Records drawn from a dataset
________

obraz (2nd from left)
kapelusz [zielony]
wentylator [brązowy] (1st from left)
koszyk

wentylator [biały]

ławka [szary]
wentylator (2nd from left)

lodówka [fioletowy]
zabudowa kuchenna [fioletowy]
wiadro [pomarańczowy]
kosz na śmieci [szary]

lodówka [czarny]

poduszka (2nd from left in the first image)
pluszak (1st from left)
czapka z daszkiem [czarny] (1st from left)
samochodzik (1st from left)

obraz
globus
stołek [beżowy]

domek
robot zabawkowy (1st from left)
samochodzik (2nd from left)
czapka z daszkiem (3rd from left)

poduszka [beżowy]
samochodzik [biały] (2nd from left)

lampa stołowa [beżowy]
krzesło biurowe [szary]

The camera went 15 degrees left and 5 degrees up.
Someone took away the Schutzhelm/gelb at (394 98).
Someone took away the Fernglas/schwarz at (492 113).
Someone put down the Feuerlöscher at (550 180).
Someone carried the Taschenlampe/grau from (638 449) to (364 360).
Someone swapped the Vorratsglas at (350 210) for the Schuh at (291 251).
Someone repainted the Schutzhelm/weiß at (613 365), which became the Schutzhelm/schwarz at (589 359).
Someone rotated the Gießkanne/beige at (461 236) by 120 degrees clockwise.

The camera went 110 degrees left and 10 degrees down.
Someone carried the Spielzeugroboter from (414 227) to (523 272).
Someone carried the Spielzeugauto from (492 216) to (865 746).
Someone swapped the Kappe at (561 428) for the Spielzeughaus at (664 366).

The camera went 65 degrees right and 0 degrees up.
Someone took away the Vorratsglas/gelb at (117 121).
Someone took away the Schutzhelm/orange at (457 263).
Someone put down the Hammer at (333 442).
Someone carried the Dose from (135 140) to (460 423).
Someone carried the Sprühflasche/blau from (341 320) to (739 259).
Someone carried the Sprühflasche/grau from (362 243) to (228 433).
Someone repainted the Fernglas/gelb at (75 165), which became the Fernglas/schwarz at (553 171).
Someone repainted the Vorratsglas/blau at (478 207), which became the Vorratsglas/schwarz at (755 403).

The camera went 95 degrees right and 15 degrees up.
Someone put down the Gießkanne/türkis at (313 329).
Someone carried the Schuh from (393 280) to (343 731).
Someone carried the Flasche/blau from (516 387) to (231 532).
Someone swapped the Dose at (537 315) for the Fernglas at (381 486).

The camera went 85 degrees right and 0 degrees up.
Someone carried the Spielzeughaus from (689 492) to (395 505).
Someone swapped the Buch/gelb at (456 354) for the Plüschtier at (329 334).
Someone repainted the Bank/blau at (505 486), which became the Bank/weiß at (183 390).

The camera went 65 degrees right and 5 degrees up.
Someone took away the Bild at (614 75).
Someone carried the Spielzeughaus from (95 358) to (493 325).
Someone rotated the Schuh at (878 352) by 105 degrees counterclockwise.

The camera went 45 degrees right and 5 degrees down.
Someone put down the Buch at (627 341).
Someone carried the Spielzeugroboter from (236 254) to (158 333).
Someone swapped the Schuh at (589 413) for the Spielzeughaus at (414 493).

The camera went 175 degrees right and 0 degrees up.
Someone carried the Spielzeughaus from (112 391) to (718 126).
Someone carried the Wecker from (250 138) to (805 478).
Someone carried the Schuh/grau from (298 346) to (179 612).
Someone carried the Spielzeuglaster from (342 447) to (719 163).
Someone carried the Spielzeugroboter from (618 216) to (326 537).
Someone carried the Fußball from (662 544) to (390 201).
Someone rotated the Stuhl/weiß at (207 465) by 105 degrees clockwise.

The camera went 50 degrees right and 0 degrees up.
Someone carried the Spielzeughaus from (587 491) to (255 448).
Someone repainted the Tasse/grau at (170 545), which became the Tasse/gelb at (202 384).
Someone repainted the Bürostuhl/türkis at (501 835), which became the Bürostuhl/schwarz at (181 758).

________

- [DESCRIPTION OF THE TASK]:
The full set of records must be transcribed character for character.

- [ANSWER SECTION]:
obraz (2nd from left)
kapelusz [zielony]
wentylator [brązowy] (1st from left)
koszyk

wentylator [biały]

ławka [szary]
wentylator (2nd from left)

lodówka [fioletowy]
zabudowa kuchenna [fioletowy]
wiadro [pomarańczowy]
kosz na śmieci [szary]

lodówka [czarny]

poduszka (2nd from left in the first image)
pluszak (1st from left)
czapka z daszkiem [czarny] (1st from left)
samochodzik (1st from left)

obraz
globus
stołek [beżowy]

domek
robot zabawkowy (1st from left)
samochodzik (2nd from left)
czapka z daszkiem (3rd from left)

poduszka [beżowy]
samochodzik [biały] (2nd from left)

lampa stołowa [beżowy]
krzesło biurowe [szary]

The camera went 15 degrees left and 5 degrees up.
Someone took away the Schutzhelm/gelb at (394 98).
Someone took away the Fernglas/schwarz at (492 113).
Someone put down the Feuerlöscher at (550 180).
Someone carried the Taschenlampe/grau from (638 449) to (364 360).
Someone swapped the Vorratsglas at (350 210) for the Schuh at (291 251).
Someone repainted the Schutzhelm/weiß at (613 365), which became the Schutzhelm/schwarz at (589 359).
Someone rotated the Gießkanne/beige at (461 236) by 120 degrees clockwise.

The camera went 110 degrees left and 10 degrees down.
Someone carried the Spielzeugroboter from (414 227) to (523 272).
Someone carried the Spielzeugauto from (492 216) to (865 746).
Someone swapped the Kappe at (561 428) for the Spielzeughaus at (664 366).

The camera went 65 degrees right and 0 degrees up.
Someone took away the Vorratsglas/gelb at (117 121).
Someone took away the Schutzhelm/orange at (457 263).
Someone put down the Hammer at (333 442).
Someone carried the Dose from (135 140) to (460 423).
Someone carried the Sprühflasche/blau from (341 320) to (739 259).
Someone carried the Sprühflasche/grau from (362 243) to (228 433).
Someone repainted the Fernglas/gelb at (75 165), which became the Fernglas/schwarz at (553 171).
Someone repainted the Vorratsglas/blau at (478 207), which became the Vorratsglas/schwarz at (755 403).

The camera went 95 degrees right and 15 degrees up.
Someone put down the Gießkanne/türkis at (313 329).
Someone carried the Schuh from (393 280) to (343 731).
Someone carried the Flasche/blau from (516 387) to (231 532).
Someone swapped the Dose at (537 315) for the Fernglas at (381 486).

The camera went 85 degrees right and 0 degrees up.
Someone carried the Spielzeughaus from (689 492) to (395 505).
Someone swapped the Buch/gelb at (456 354) for the Plüschtier at (329 334).
Someone repainted the Bank/blau at (505 486), which became the Bank/weiß at (183 390).

The camera went 65 degrees right and 5 degrees up.
Someone took away the Bild at (614 75).
Someone carried the Spielzeughaus from (95 358) to (493 325).
Someone rotated the Schuh at (878 352) by 105 degrees counterclockwise.

The camera went 45 degrees right and 5 degrees down.
Someone put down the Buch at (627 341).
Someone carried the Spielzeugroboter from (236 254) to (158 333).
Someone swapped the Schuh at (589 413) for the Spielzeughaus at (414 493).

The camera went 175 degrees right and 0 degrees up.
Someone carried the Spielzeughaus from (112 391) to (718 126).
Someone carried the Wecker from (250 138) to (805 478).
Someone carried the Schuh/grau from (298 346) to (179 612).
Someone carried the Spielzeuglaster from (342 447) to (719 163).
Someone carried the Spielzeugroboter from (618 216) to (326 537).
Someone carried the Fußball from (662 544) to (390 201).
Someone rotated the Stuhl/weiß at (207 465) by 105 degrees clockwise.

The camera went 50 degrees right and 0 degrees up.
Someone carried the Spielzeughaus from (587 491) to (255 448).
Someone repainted the Tasse/grau at (170 545), which became the Tasse/gelb at (202 384).
Someone repainted the Bürostuhl/türkis at (501 835), which became the Bürostuhl/schwarz at (181 758).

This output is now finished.